Deste modo, aprender um novo idioma até um alto nível de comunicação, além de servir para uma melhor percepção do ‘outro’ e de seu mundo, serve ainda para unir os homens além das fronteiras e barreiras lingüísticas e culturais. Dentro dessa aura de integração chegou-se até a criação de uma língua auxiliar para a comunicação internacional em 1887: o esperanto. Com base em vários idiomas (principalmente o castelhano), o esperanto é uma mestiçagem produzida artificialmente e as comunidades esperantistas, movimentos que propugnam a educação sem fronteiras.

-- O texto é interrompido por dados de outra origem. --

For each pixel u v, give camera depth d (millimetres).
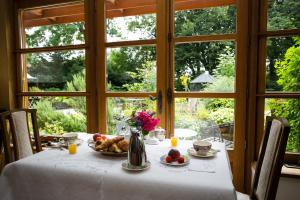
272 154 1295
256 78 2102
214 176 1198
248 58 2119
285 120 1254
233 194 1052
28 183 1379
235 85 2166
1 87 2859
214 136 2266
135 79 2502
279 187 1908
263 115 2123
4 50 2820
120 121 2373
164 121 2385
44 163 1405
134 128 1578
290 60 2057
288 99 2061
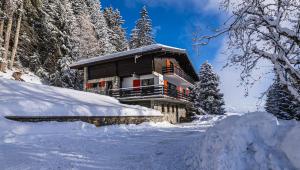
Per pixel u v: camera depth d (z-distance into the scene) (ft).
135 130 50.85
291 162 13.91
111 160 23.82
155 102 87.92
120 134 43.32
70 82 114.93
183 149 27.37
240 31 20.20
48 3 112.47
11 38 102.42
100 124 53.21
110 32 198.59
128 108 65.10
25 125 36.96
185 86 122.83
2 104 39.27
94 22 176.76
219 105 130.41
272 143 15.78
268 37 21.03
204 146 19.33
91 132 42.91
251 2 20.30
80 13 155.84
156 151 27.81
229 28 20.18
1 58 87.45
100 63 94.48
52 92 62.59
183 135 41.39
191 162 20.45
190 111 121.70
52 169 20.29
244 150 15.97
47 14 106.83
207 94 132.26
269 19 20.34
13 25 99.50
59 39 112.27
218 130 19.02
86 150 28.27
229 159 15.70
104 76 95.55
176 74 93.97
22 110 40.47
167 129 53.78
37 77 105.81
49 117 43.55
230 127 17.74
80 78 125.18
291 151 14.02
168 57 96.84
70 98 61.36
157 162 22.53
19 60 106.83
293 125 16.60
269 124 16.89
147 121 69.92
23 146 29.12
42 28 110.83
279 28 19.74
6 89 50.80
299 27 19.47
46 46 112.68
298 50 20.74
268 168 14.37
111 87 94.22
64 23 116.06
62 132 39.88
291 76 19.84
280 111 38.99
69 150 27.89
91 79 98.68
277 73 19.99
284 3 20.11
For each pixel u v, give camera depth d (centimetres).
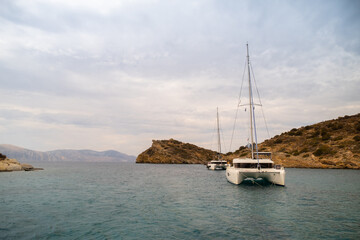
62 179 3922
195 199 1995
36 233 1113
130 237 1065
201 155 15250
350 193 2291
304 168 7050
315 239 1033
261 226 1217
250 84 3167
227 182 3397
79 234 1103
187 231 1145
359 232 1124
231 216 1420
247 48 3253
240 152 9500
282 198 2005
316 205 1722
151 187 2867
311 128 9988
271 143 9681
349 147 7219
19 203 1827
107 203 1836
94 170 7119
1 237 1055
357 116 9788
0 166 5834
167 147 15688
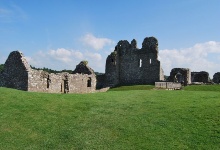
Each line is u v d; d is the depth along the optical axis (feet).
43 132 60.44
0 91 84.94
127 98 94.17
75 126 64.64
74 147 54.80
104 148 54.54
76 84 152.25
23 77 117.70
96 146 55.31
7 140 55.52
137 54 235.40
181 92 111.75
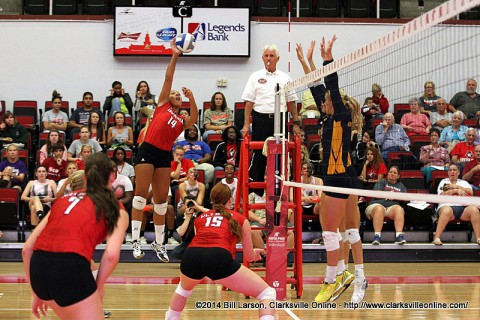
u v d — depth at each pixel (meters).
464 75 13.12
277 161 8.28
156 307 7.51
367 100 14.16
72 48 16.41
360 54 6.47
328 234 7.68
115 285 9.28
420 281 9.84
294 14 16.88
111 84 16.42
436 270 11.13
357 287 7.71
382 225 12.27
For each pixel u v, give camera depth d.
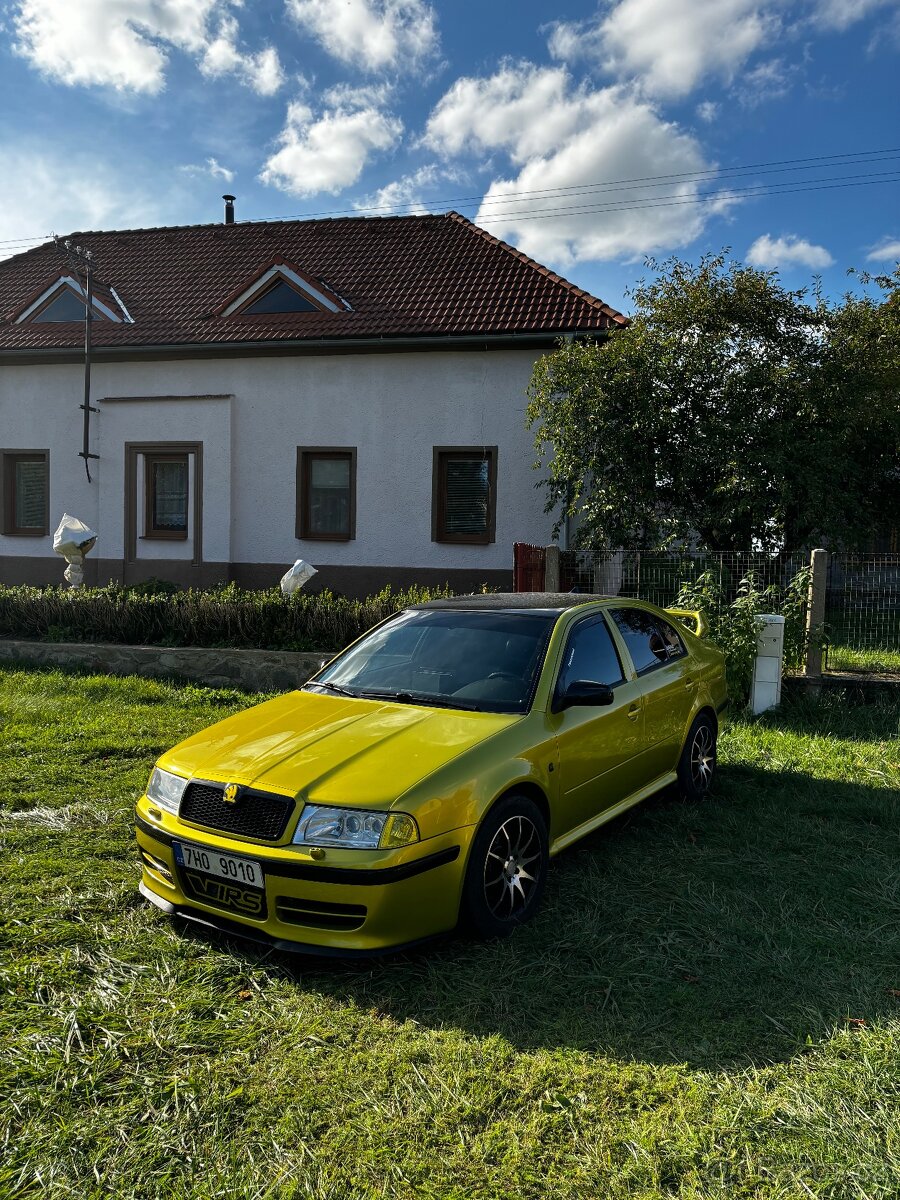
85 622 10.17
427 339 13.41
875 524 11.84
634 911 3.84
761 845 4.70
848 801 5.42
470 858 3.41
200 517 14.64
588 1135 2.42
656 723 4.96
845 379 10.52
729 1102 2.54
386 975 3.29
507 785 3.58
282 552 14.55
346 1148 2.37
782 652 7.78
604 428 10.73
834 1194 2.18
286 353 14.34
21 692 8.38
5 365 15.59
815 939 3.57
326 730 3.86
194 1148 2.37
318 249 16.97
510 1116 2.51
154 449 14.85
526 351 13.52
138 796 5.39
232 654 9.09
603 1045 2.84
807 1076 2.66
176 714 7.68
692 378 10.74
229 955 3.43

A comunidade esperantista é um dos poucos coletivos de âmbito mundial cujos integrantes falam mais de duas línguas. Cada membro da comunidade aceitou a tarefa de aprender pelo menos uma língua estrangeira, o que em muitas ocasiões, conduz ao conhecimento e ao apreço de várias línguas, e em geral, um horizonte pessoal mais amplo.

Mais de 150 estudos de pesquisa conduzidos durante os últimos 35 anos vigorosamente apóiam o que Goethe, o filósofo alemão, uma vez disse: A pessoa que conhece apenas uma língua não verdadeiramente conhece essa língua. Pesquisas realizadas com crianças no Canadá sugeriram que as bilíngües desenvolveriam mais flexibilidade em seus pensamentos e um entendimento mais profundo da linguagem e mais eficaz, especialmente na fase da alfabetização. Se comparadas as atividades cerebrais das crianças unilíngües e bilíngües, estas últimas têm maior capacidade de execução de outras tarefas cognitivas do que as primeiras, como resultado de processamento de informação através de duas línguas diferentes.

Comprovadamente o poliglotismo faz bem ao cérebro, não só contribui para a saúde cerebral do indivíduo, como também libera energias para outras atividades cognitivas, como, por exemplo, para a música, o esporte e o cálculo mental. Isto acontece porque ao ser poliglota o indivíduo preserva a morte de uma quantidade de neurônios, que conectados entre si por milhares de sinapses, asseguram um funcionamento intelectualmente superior do cérebro e ao mesmo tempo menos custoso em esforço.

Se cientificamente falar vários idiomas traz benefícios corporais ao indivíduo, o ato de (pelo menos tentar) compreender o ‘outro’ através de sua língua cria uma integração entre os seres humanos capaz de suplantar a ‘falsa’ globalização.

A linguagem é eterna, tem uma carga de significados que incorporam histórias e conceitos e as palavras aglutinam em si o significado mais puro da esperança.

“Quando buscamos o sentido próprio, profundo em relação à totalidade da existência, da atitude humana fundamental que chamamos esperança (esperanto), voltamo-nos para a linguagem”.

1. Temos, em português, a palavra dedo; um dedo é uma coisa, ou seja, uma parte definida do corpo, e o que pode variar é a maneira de designar essa coisa. No entanto, em inglês há duas palavras para ‘dedo’; finger e toe, que não são a mesma coisa. Um finger é um dedo da mão, e um toe é um dedo do pé; para nós todos são dedos, mas para um inglês são coisas diferentes.